Today in New Delhi, India
Nov 14, 2018-Wednesday
New Delhi
  • Humidity
  • Wind

For retrospective lawmaking to end, G20 must come together

It is not surprising that last week, the lobbyists in the US got their treasury secretary Timothy Geithner to grill finance minister Pranab Mukherjee on his now infamous retrospective law in Budget 2012. Gautam Chikermane reports.

columns Updated: Apr 23, 2012 11:46 IST
Gautam Chikermane
Gautam Chikermane
Hindustan Times

It is not surprising that last week, the lobbyists in the US got their treasury secretary Timothy Geithner to grill finance minister Pranab Mukherjee on his now infamous retrospective law in Budget 2012. From the day it was born - ostensibly to recover $2 billion in taxes from Vodafone, a suit that the company won in Supreme Court less than a month earlier - Mukherjee's law that's applicable from 50 years ago, with a six-year enforceability, has been the cause of the most intense debates within India and among global investors looking at the fiscal lawmaking of the world's second-fastest growing economy. This has been a tricky law to comprehend and analyse. From March 16, when it was tabled, till today, this law has been bothering me. And while there is no clear verdict, I have four windows from which to view this issue.

Does India have the right to impose a law retrospectively? The answer is an unequivocal "yes". Across the world, in the evolutionary history of lawmaking, retrospectivity - the process by which a law is made applicable on a date prior to its creation - has been a partner of lawmakers. The state is within its rights to make any law, prospectively or retrospectively. Dictatorships use it for changing all laws; democracies use it for civil and fiscal laws. When I met Mukherjee two days after he tabled Budget 2012, he defended the law, saying India has been making such laws for many years. In 1998, he said, there were nine such cases; in 2008, eight cases; in 2009, five cases; in 2010, four cases and in 2011, two cases. "Normally, retrospective lawmaking should not be done," he said. "But if we did not go for it, it would lead to a huge fiscal pressure. The revenue collected has been appropriated, how will we return that? I cannot create a fiscal crisis."

Is it right for India to enact a retrospective law if other countries do so? This is a tricky question, as it leaves the onus of individual decision to a wider community of sovereigns. It, therefore, allows other countries' lawmakers to influence ours. When I spoke to former finance minister Yashwant Sinha about Mukherjee's tax, I was surprised by his response. "He (Mukherjee) is right," Sinha told me. "This is a standard practice across the world. We have no objection to such an amendment." When I double-checked this, I found that UK enacted such a law in 2008, on a case similar to Vodafone's, popularly known as the Padmore case. A similar law in Germany was struck down by its Supreme Court in June 2011 on grounds of effectivity - not retrospectivity. Two cases in Australia (Poniatowska case in August 2011 and Payara case in November 2011) show retrospectivity is alive and well Down Under. And in the US, where investors are jumping with angst, retrospectivity is not unconstitutional.
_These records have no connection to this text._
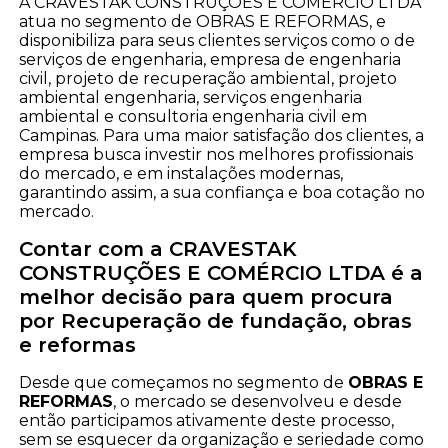
A CRAVESTAK CONSTRUÇÕES E COMÉRCIO LTDA
atua no segmento de OBRAS E REFORMAS, e
disponibiliza para seus clientes serviços como o de
serviços de engenharia, empresa de engenharia
civil, projeto de recuperação ambiental, projeto
ambiental engenharia, serviços engenharia
ambiental e consultoria engenharia civil em
Campinas. Para uma maior satisfação dos clientes, a
empresa busca investir nos melhores profissionais
do mercado, e em instalações modernas,
garantindo assim, a sua confiança e boa cotação no
mercado.
Contar com a CRAVESTAK
CONSTRUÇÕES E COMÉRCIO LTDA é a
melhor decisão para quem procura
por Recuperação de fundação, obras
e reformas
Desde que começamos no segmento de
OBRAS E
REFORMAS
, o mercado se desenvolveu e desde
então participamos ativamente deste processo,
sem se esquecer da organização e seriedade como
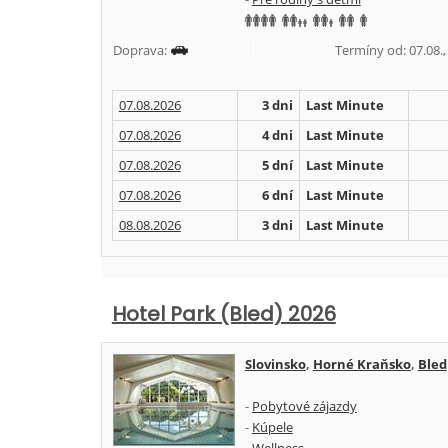
Doprava:
Termíny od: 07.08., 
07.08.2026
3 dni
Last Minute
07.08.2026
4 dni
Last Minute
07.08.2026
5 dní
Last Minute
07.08.2026
6 dní
Last Minute
08.08.2026
3 dni
Last Minute
Hotel Park (Bled) 2026
Slovinsko
,
Horné Kraňsko
,
Bled
-
Pobytové zájazdy
-
Kúpele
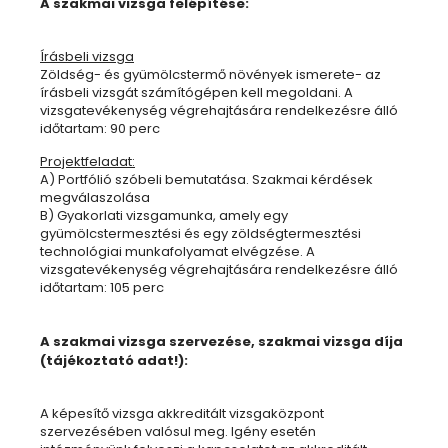
A szakmai vizsga felépítése:
Írásbeli vizsga
Zöldség- és gyümölcstermő növények ismerete- az
írásbeli vizsgát számítógépen kell megoldani. A
vizsgatevékenység végrehajtására rendelkezésre álló
időtartam: 90 perc
Projektfeladat:
A) Portfólió szóbeli bemutatása. Szakmai kérdések
megválaszolása
B) Gyakorlati vizsgamunka, amely egy
gyümölcstermesztési és egy zöldségtermesztési
technológiai munkafolyamat elvégzése. A
vizsgatevékenység végrehajtására rendelkezésre álló
időtartam: 105 perc
A szakmai vizsga szervezése, szakmai vizsga díja
(tájékoztató adat!):
A képesítő vizsga akkreditált vizsgaközpont
szervezésében valósul meg. Igény esetén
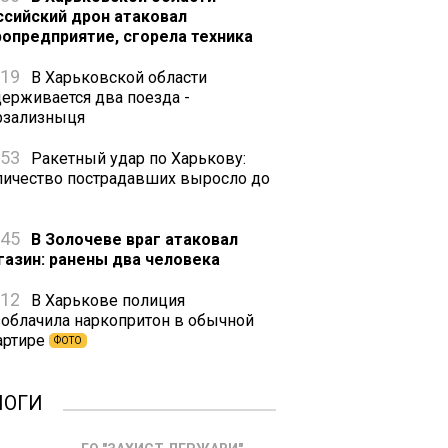
ссийский дрон атаковал
ропредприятие, сгорела техника
:19
В Харьковской области
держивается два поезда -
рзализныця
:53
Ракетный удар по Харькову:
личество пострадавших выросло до
:45
В Золочеве враг атаковал
газин: ранены два человека
:12
В Харькове полиция
зоблачила наркопритон в обычной
артире
ФОТО
ЛОГИ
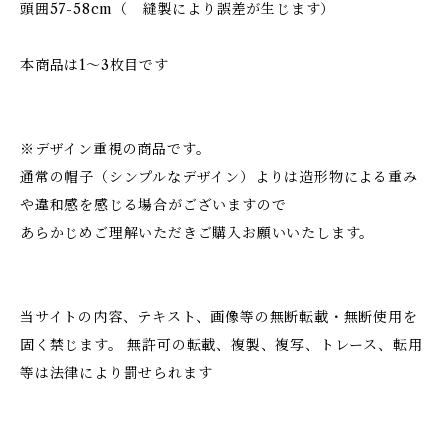
頭囲57-58cm（ 縫製により誤差が生じます）
本商品は1〜3枚目です
※デザイン重視の商品です。
通常の帽子（シンプルなデザイン）よりは造形物による重み
や違和感を感じる場合がございますので
あらかじめご理解いただきご購入お願いいたします。
当サイトの内容、テキスト、画像等の無断転載・無断使用を
固く禁じます。 無許可の転載、複製、複写、トレース、転用
等は法律により罰せられます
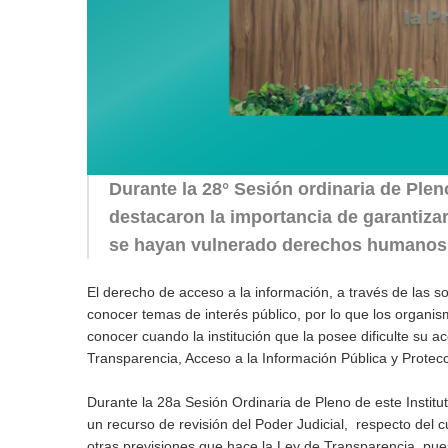
Durante la 28° Sesión ordinaria de Ple
destacaron la importancia de garantiza
se hayan vulnerado derechos humanos, 
El derecho de acceso a la información, a través de las so
conocer temas de interés público, por lo que los organ
conocer cuando la institución que la posee dificulte su a
Transparencia, Acceso a la Información Pública y Protec
Durante la 28a Sesión Ordinaria de Pleno de este Institu
un recurso de revisión del Poder Judicial, respecto del 
otras previsiones que hace la Ley de Transparencia, pue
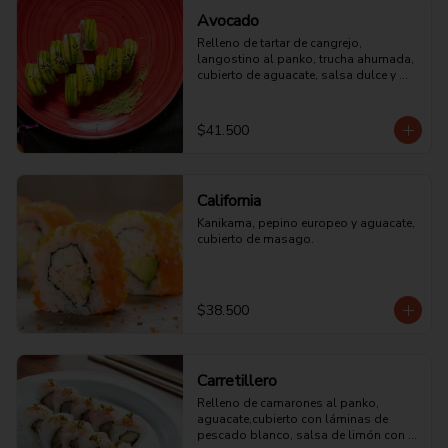
Avocado
Relleno de tartar de cangrejo, 
langostino al panko, trucha ahumada, 
cubierto de aguacate, salsa dulce y 
ajonjolí tostado.
$41.500
California
Kanikama, pepino europeo y aguacate, 
cubierto de masago.
$38.500
Carretillero
Relleno de camarones al panko, 
aguacate,cubierto con láminas de 
pescado blanco, salsa de limón con 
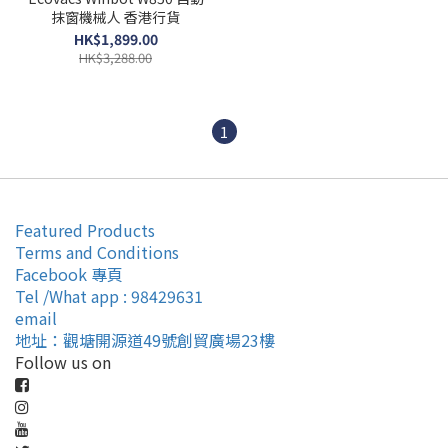
抹窗機械人 香港行貨
HK$1,899.00
HK$3,288.00
1
Featured Products
Terms and Conditions
Facebook 專頁
Tel /What app : 98429631
email
地址：觀塘開源道49號創貿廣場23樓
Follow us on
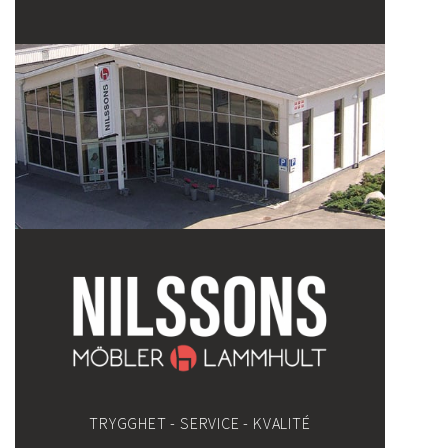
TRYGGHET - SERVICE - KVALITÉ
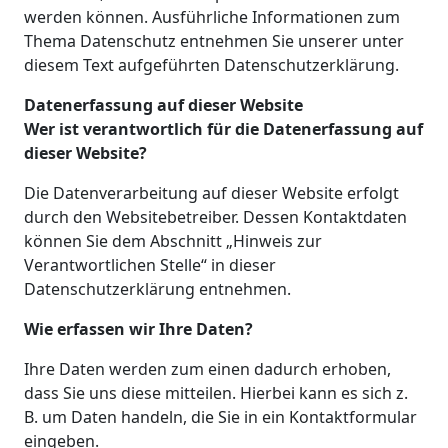
werden können. Ausführliche Informationen zum
Thema Datenschutz entnehmen Sie unserer unter
diesem Text aufgeführten Datenschutzerklärung.
Datenerfassung auf dieser Website
Wer ist verantwortlich für die Datenerfassung auf
dieser Website?
Die Datenverarbeitung auf dieser Website erfolgt
durch den Websitebetreiber. Dessen Kontaktdaten
können Sie dem Abschnitt „Hinweis zur
Verantwortlichen Stelle“ in dieser
Datenschutzerklärung entnehmen.
Wie erfassen wir Ihre Daten?
Ihre Daten werden zum einen dadurch erhoben,
dass Sie uns diese mitteilen. Hierbei kann es sich z.
B. um Daten handeln, die Sie in ein Kontaktformular
eingeben.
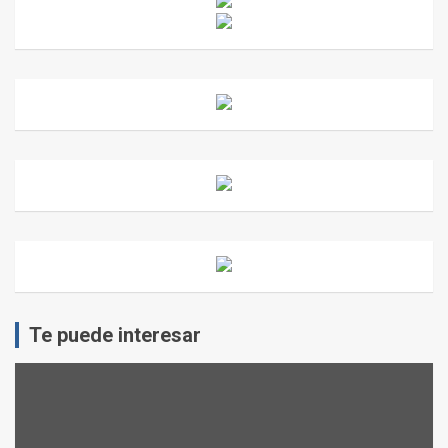
Te puede interesar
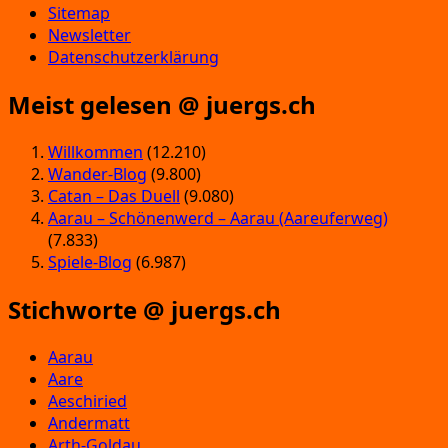
Sitemap
Newsletter
Datenschutzerklärung
Meist gelesen @ juergs.ch
Willkommen
(12.210)
Wander-Blog
(9.800)
Catan – Das Duell
(9.080)
Aarau – Schönenwerd – Aarau (Aareuferweg)
(7.833)
Spiele-Blog
(6.987)
Stichworte @ juergs.ch
Aarau
Aare
Aeschiried
Andermatt
Arth-Goldau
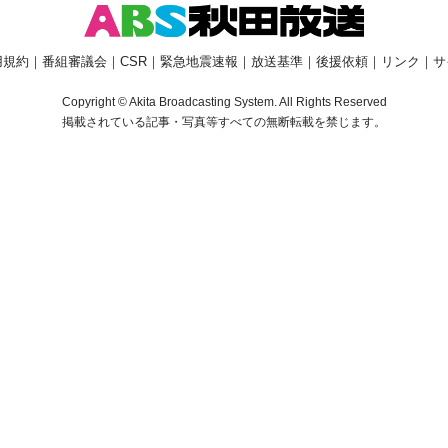
用規約
｜
番組審議会
｜
CSR
｜
緊急地震速報
｜
放送基準
｜
後援依頼
｜
リンク
｜
サ
Copyright © Akita Broadcasting System. All Rights Reserved
掲載されている記事・写真等すべての無断転載を禁じます。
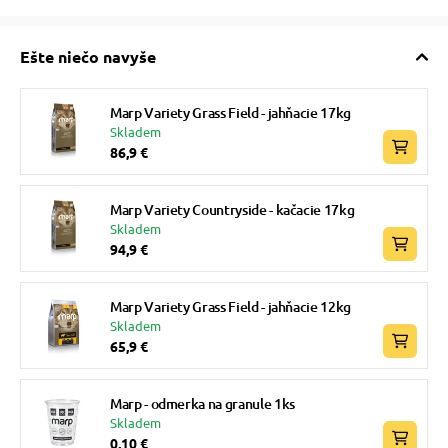
Ešte niečo navyše
Marp Variety Grass Field - jahňacie 17kg
Skladem
86,9 €
Marp Variety Countryside - kačacie 17kg
Skladem
94,9 €
Marp Variety Grass Field - jahňacie 12kg
Skladem
65,9 €
Marp - odmerka na granule 1ks
Skladem
0,10 €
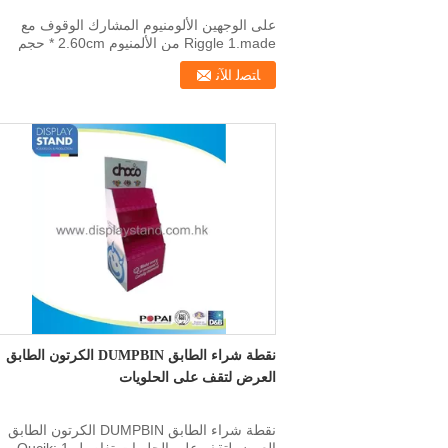
على الوجهين الألومنيوم المشارك الوقوف مع
Riggle 1.made من الألمنيوم 2.60cm * حجم
الصورة 85CM 3...
ﺎﺘﺼﻟ ﺍﻶﻧ
نقطة شراء الطابق DUMPBIN الكرتون الطابق
العرض لتقف على الحلويات
نقطة شراء الطابق DUMPBIN الكرتون الطابق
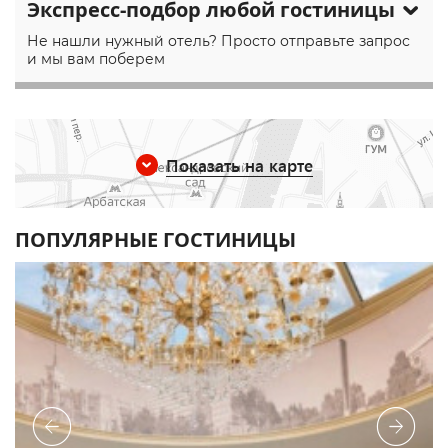
Экспресс-подбор любой гостиницы
Не нашли нужный отель? Просто отправьте запрос
и мы вам поберем
Показать на карте
ПОПУЛЯРНЫЕ ГОСТИНИЦЫ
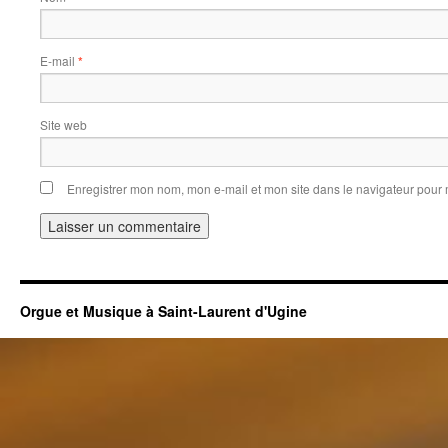
E-mail
*
Site web
Enregistrer mon nom, mon e-mail et mon site dans le navigateur pou
Orgue et Musique à Saint-Laurent d'Ugine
When India needs foreign investment, does a retrospective law make any sense? This is the practical face of the same question. What it asks is that even if India has the right to enact such a law, given that it desperately needs global investors, is the timing right? That's an important question from the long-term point of view. But for a government that's oscillating from one short-term crisis to another, there is no space for strategic vision; tactical solutions will do just fine. Mukherjee believes that India's growth will attract investment, not its tax laws. He is in denial - global investors will shun India not because of its tax laws but because of inconsistencies, particularly if the judicial system is bypassed with a retrospective law that raises the possibility of changing a football field into a squash court and asking companies to play ball. Mukherjee cited the case of China, where despite retrospective lawmaking, investment has increased. Does he want India to move away from being a democracy? Is the increased sovereign risk worth the $2 billion? I don't think so.

Does a retrospective law make ethical sense? You don't need to be a law professor to answer that as an unequivocal "no". A retrospective law is against the principles of natural justice. So, if writing a column on retrospective law is made criminal from next week, I could be held guilty for writing it today. For companies that invest billions of dollars, such a law changes the rules of the game, turns all calculations awry. Fundamentally, we must know the law in order to align our lives around it. As an absolute, retrospectivity is unacceptable. But among governments, when it's a race to the bottom, a retrospective law gets the infusion of practical justification. Today, India is citing the UK, Germany and China; tomorrow, an emerging Africa will cite India. This race needs to end. May I suggest that on June 19, when the leaders sign the G20 declaration in Mexico, they add the following line: "We pledge not to enact a retrospective law in our countries."